* [Task description]: Starting from the line that contains "Draw a box round the window at (266, 497).", output every remaining line of the records below exactly as it appears, that line and the last one included.

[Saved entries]
____________________

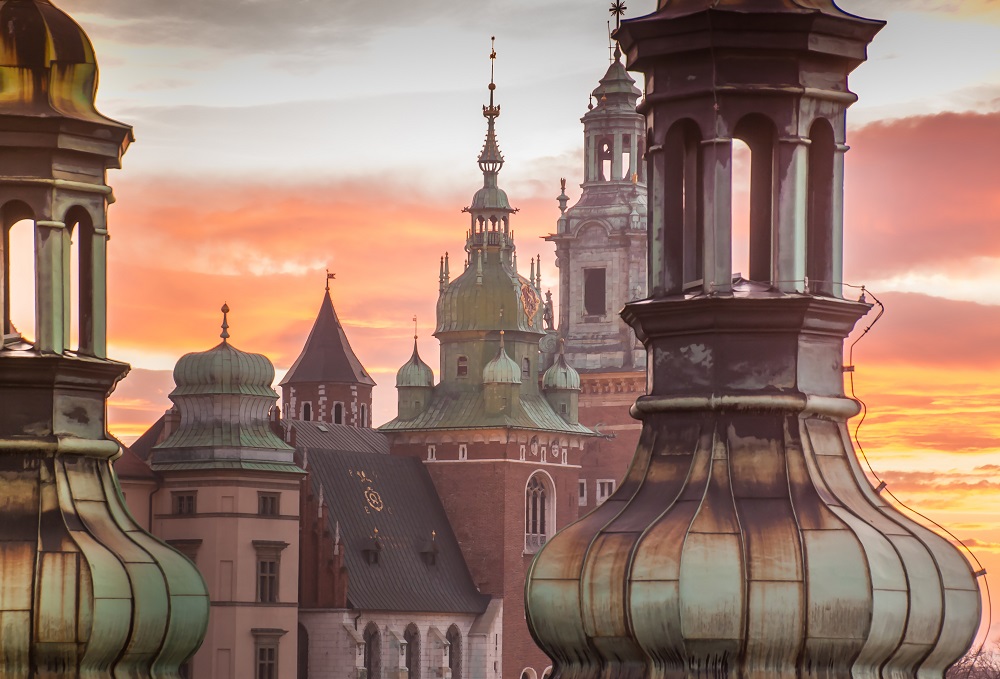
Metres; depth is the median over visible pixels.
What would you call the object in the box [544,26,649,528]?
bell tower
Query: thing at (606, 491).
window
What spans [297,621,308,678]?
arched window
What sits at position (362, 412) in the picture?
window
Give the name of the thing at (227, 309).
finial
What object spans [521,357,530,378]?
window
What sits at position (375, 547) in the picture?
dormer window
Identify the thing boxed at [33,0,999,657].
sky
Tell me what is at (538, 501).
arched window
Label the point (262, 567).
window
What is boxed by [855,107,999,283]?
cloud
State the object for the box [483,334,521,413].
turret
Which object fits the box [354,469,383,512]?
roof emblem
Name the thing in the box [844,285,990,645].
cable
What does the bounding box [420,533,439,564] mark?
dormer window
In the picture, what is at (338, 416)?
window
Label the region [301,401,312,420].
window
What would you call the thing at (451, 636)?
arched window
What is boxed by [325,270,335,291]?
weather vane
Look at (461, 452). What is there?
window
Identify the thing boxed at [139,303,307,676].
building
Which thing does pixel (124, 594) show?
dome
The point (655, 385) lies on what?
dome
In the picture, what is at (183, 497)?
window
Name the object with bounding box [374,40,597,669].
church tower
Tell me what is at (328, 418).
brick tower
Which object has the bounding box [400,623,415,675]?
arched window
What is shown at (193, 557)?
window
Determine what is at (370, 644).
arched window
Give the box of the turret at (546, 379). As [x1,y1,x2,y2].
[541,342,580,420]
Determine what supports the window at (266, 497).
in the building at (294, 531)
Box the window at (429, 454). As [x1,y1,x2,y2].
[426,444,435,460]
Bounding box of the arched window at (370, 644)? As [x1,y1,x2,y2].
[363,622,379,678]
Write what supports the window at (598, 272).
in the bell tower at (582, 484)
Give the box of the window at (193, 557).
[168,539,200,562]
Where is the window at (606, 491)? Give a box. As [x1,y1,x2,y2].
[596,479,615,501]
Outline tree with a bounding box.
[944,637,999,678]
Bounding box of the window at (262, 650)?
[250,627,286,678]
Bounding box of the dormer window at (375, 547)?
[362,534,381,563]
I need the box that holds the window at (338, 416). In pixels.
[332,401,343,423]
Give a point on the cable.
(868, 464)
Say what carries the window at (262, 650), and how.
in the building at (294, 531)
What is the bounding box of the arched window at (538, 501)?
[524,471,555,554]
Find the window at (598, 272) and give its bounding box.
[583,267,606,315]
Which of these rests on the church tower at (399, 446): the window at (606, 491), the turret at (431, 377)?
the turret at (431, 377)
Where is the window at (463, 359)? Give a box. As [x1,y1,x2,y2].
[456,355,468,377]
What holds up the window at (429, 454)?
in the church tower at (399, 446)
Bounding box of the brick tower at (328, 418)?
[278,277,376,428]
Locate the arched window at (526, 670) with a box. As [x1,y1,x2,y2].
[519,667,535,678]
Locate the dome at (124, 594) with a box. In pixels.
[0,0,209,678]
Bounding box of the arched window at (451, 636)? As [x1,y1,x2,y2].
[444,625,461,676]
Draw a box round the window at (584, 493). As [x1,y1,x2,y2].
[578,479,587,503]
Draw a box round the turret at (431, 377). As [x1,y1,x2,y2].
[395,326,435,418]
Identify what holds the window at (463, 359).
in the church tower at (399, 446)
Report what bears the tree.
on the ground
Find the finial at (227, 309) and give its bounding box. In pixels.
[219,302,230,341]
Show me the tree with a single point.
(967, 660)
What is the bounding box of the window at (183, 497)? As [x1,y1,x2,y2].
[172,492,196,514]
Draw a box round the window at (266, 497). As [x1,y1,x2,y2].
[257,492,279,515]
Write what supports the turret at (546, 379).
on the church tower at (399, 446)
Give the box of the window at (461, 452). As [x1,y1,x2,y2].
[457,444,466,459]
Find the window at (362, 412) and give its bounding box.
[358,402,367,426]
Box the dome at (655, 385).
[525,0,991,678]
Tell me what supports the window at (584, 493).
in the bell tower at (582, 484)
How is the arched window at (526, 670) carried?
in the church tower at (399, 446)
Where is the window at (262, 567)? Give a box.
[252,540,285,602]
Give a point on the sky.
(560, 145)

____________________

* [The completed task]:
Draw a box round the window at (266, 497). As [x1,y1,x2,y2].
[257,492,279,515]
Write what supports the turret at (546, 379).
on the church tower at (399, 446)
Give the box of the window at (461, 452). As [x1,y1,x2,y2].
[457,444,466,459]
Find the window at (362, 412) and give its bounding box.
[358,402,367,426]
Box the dome at (655, 385).
[525,0,991,678]
Tell me what supports the window at (584, 493).
in the bell tower at (582, 484)
How is the arched window at (526, 670) carried?
in the church tower at (399, 446)
Where is the window at (262, 567)? Give a box.
[252,540,285,602]
Give a point on the sky.
(560, 145)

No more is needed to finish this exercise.